Scientific research has indicated that Voluntary Medical Male Circumcision (VMMC) reduces a man's risk of acquiring HIV from a female partner by up to 60%.

The billionaire, who describes himself as an impatient optimist added that "But the new target calls for 27 million more additional voluntary circumcisions by 2020. And to-date, only about 12 million men and boys have been able to access one".

Therefore "scaling up male circumcision, making it and keeping a routine health intervention must be a priority. But current funding is insufficient and monitoring of uptake inadequate. The payoff from expanding the use and efficiency of existing prevention tool is potentially huge" he added.

All not groom

He however added that there are promising advances in the R&D pipeline, such as anti-retroviral drugs that stay in the bloodstream for long periods of time, or a reasonably effective vaccine.

"Whatever new solutions we come up with, each one must include effective campaigns to counter stigma and discrimination that continue to undermine our efforts to beat this epidemic. We need to gain a deeper understanding of the social and cultural dynamics around this disease. Every place has a unique epidemic; so every place must have a unique response" Gates said.

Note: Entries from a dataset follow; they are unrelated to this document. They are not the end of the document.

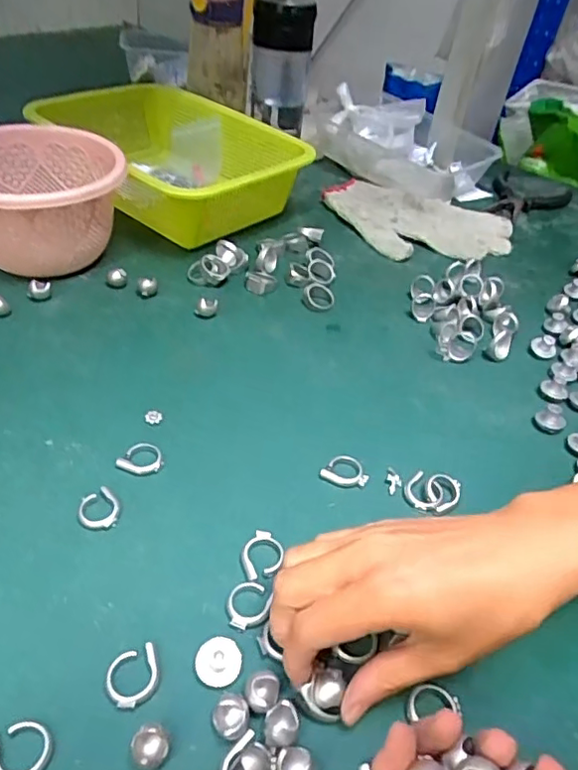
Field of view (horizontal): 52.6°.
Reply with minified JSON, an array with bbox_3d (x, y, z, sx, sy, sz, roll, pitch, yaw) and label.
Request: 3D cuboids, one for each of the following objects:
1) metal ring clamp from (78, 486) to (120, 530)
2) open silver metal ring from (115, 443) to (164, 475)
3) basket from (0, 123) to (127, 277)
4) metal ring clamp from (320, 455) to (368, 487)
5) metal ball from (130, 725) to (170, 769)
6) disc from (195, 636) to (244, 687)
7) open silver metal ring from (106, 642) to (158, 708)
[{"bbox_3d":[-0.108,0.071,0.334,0.022,0.005,0.027,-11,44,-21],"label":"metal ring clamp"},{"bbox_3d":[-0.091,0.046,0.365,0.026,0.005,0.023,17,42,11],"label":"open silver metal ring"},{"bbox_3d":[-0.214,-0.153,0.502,0.136,0.085,0.136,-11,44,-21],"label":"basket"},{"bbox_3d":[0.036,0.055,0.371,0.029,0.004,0.023,19,42,13],"label":"metal ring clamp"},{"bbox_3d":[-0.057,0.150,0.242,0.015,0.011,0.014,4,41,-4],"label":"metal ball"},{"bbox_3d":[-0.033,0.129,0.273,0.021,0.006,0.021,4,41,-4],"label":"disc"},{"bbox_3d":[-0.071,0.132,0.266,0.023,0.004,0.025,4,41,-4],"label":"open silver metal ring"}]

He continued that "Unless we start to dramatically reduce new infections across all key populations, we face catastrophic consequences. Without huge efficiencies in treatment and prevention; new prevention tools; more funding - both domestic and international including a fully replenished Global Fund; and a greater curiosity about people's lives, then it hangs in the balance whether the next generation actually end up with more HIV than any previous one".

He cautioned that "We can keep doing things the same way, and run a serious risk of a resurgent epidemic, or we can push ourselves to discover, develop, and deliver more effective treatment and prevention methods and strategies".

Bill Gates, whose Foundation's motto is ‘All lives have equal value', concluded that: "If we don't do that, we will have matched our compassion with our capabilities and given millions of our fellow human beings the chance to lead full, productive lives they deserve. And only if we do that, will we turn the promise of an AIDS-free world from a slogan to reality".